As the visual check also suggested, this model fits the testing data worse. The MAE here is 16180.7, which is 55.9% higher than with the training data. There is an average difference of 15,180.7 sales per month between predicted and observed values in the testing data, and this difference is greatest in 2021 (around 30,000) and lowest in 2022 (below 5,000). This is a significant deviation, as the sales volumes in the testing data range from 31,422 to 146,253, meaning the misprediction can be up to roughly 50%. The model cannot predict the future as well as it did the past. This could be partly due to the interruption from the COVID-years, as house sales volumes would have differed quite erratically relative to the training period, and past trends in sales would understandably not have been as prominent in determining house sales as things like lockdowns and peoples’ inability to move house or visit for viewings.

Task 7: Further analysis

I chose the lagged house sales volumes as predictors of future sales, as I reckoned that recent trends in house sales would have predicted future sales well, as, unlike other variables in the dataset, they would already intrinsically have accounted for market more recent factors affecting sales. I also initially included average lagged sales price, as I thought that could be a good predictor given people would likely have attempted to take advantage of lower prices and pass on higher ones. However, it was not a statistically significant predictor and did not explain much of the variance as outlined prior. Further, with regards to lag, I am unsure why a two-month lag explained less variance than 3-month lag and only chose to exclude it as it was not significant with the training data. It may have had something to do with more medium-term sales having priced in larger general trends than 2-month ones, however, this still does not explain all that much.

I have included the other model I tried. If I could have, I would have also tended out variables like interest rates, unemployment rates, consumer confidence, and population growth. Those variables would have had a bearing on the amount of money people had on hand or could use as leverage to purchase properties (low-interest rates fuelled much of the pre-2007 housing boom in the US), how confident they felt in their ability to get by without the sum of savings a house would cost (i.e. if unemployment rises and consumer confidence falls, this would decrease sales) and how high demand would be (growing population means more people need a place to live, presumably meaning more house sales).

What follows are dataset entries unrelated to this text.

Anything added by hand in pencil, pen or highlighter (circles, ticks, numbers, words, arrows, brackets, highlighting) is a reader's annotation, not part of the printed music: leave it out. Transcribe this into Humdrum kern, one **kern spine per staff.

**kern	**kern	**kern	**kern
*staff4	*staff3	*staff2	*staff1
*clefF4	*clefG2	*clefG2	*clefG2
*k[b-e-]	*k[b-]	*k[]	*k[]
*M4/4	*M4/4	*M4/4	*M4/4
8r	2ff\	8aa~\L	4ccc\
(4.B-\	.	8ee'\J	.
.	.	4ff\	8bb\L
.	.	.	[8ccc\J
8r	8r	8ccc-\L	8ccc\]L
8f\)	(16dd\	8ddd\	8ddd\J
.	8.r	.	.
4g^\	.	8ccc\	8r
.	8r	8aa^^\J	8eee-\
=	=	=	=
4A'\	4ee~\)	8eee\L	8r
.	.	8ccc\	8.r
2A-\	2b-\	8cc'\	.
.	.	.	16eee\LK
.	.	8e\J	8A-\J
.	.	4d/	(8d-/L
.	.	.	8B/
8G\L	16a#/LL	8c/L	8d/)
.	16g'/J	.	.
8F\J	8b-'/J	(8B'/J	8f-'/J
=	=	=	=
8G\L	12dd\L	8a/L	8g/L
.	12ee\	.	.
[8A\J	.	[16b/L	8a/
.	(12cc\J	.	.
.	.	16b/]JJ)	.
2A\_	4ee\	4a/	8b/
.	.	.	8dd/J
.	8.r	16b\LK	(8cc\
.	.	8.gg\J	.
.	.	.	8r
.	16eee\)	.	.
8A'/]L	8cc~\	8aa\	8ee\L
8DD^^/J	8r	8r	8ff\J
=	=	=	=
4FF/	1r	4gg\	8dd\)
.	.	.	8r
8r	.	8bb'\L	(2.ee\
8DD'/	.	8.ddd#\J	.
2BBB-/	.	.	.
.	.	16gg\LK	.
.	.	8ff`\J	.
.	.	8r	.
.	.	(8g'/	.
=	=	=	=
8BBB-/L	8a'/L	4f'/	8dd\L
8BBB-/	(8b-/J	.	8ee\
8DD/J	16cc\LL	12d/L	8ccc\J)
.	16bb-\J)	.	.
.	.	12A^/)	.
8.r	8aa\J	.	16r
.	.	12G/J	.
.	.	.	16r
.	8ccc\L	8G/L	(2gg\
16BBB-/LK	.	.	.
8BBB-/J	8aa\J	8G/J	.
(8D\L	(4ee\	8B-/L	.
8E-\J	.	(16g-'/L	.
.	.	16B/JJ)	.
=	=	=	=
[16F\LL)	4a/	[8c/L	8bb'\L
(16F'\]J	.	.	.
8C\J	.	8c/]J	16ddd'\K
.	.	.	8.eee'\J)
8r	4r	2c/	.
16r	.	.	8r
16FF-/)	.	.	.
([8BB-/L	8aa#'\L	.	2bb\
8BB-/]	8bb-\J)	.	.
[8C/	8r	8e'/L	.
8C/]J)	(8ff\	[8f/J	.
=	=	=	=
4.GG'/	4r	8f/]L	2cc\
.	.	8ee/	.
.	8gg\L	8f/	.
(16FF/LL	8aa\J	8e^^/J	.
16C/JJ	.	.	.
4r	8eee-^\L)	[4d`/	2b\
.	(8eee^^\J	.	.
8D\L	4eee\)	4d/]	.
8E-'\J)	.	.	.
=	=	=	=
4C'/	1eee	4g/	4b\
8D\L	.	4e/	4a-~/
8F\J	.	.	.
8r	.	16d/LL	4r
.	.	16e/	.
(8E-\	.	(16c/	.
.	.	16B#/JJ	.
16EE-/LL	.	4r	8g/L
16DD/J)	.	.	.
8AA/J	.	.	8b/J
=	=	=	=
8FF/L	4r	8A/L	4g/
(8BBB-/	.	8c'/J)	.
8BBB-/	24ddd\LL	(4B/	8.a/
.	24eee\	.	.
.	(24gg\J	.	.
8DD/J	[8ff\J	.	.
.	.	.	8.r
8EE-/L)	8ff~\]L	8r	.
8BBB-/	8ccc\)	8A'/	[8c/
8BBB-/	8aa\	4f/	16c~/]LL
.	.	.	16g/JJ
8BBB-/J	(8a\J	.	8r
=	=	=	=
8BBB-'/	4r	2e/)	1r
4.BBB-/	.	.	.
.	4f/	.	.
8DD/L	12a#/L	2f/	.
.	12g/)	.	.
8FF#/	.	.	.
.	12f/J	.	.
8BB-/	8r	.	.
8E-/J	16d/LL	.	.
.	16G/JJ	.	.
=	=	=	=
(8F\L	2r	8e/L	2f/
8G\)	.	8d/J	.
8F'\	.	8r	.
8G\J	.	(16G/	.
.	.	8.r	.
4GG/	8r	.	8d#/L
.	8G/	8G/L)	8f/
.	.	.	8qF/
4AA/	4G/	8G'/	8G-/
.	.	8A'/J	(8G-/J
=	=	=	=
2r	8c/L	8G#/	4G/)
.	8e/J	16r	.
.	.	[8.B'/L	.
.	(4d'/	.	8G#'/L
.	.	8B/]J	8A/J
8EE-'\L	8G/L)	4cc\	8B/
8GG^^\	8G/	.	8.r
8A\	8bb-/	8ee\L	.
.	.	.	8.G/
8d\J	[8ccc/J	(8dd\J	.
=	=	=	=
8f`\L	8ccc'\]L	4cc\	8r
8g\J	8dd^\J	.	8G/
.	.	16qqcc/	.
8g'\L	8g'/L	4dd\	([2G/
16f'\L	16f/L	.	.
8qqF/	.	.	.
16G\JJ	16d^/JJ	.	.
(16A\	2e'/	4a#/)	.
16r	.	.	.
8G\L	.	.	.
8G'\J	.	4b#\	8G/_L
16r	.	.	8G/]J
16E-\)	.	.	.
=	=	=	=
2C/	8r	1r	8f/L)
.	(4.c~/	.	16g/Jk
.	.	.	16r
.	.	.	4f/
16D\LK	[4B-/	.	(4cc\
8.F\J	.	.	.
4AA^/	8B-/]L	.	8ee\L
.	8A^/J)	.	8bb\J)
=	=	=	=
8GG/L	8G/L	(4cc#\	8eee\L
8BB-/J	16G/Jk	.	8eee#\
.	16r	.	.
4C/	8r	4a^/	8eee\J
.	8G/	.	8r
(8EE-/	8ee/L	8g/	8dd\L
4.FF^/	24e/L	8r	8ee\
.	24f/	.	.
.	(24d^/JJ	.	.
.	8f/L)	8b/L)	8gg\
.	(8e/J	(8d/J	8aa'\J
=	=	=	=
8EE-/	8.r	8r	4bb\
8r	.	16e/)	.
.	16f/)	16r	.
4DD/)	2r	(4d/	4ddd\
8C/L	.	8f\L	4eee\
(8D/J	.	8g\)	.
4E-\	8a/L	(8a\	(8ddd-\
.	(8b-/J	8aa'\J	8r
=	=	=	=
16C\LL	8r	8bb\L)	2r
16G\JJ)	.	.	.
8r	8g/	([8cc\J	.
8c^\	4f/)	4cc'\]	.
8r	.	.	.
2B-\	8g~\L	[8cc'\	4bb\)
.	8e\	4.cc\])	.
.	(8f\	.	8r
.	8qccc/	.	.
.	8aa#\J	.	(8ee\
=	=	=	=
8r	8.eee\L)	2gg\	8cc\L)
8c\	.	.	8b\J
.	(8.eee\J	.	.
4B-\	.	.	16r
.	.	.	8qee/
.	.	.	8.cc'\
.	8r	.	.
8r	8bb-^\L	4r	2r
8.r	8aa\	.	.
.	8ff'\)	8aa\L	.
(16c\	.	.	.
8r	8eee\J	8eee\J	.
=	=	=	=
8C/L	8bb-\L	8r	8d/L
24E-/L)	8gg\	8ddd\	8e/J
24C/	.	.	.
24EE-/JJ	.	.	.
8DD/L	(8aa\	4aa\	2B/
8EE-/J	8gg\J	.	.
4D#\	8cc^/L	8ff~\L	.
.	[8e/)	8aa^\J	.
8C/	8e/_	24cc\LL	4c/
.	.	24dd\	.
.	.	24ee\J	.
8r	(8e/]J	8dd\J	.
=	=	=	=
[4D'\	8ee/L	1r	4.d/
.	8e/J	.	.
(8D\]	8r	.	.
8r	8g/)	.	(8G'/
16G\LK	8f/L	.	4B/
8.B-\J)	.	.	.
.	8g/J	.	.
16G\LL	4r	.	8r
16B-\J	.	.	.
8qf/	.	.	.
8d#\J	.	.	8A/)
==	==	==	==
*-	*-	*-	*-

I learned from this exercise that it is acceptable to try to predict a variable using various predictors before settling on an optimal set. I also learned how to use MAE in practice as a measure of how well data fit a model, as well as the importance of considering the odds of certain years being exceptional from others (i.e., how the COVID years were not alike pre-pandemic years in terms of the same variables predicting human decision-making) and analysing their contexts for more clarity.

I believe my code could be further streamlined if I made the same changes to both testing and training data sets within the same chunk as opposed to doing the testing set later. However, I did this to retain consistency with the order of the questions. It could also have been more efficient by using recipes and workflows; however, as those were Week 4 topics, I did not use them.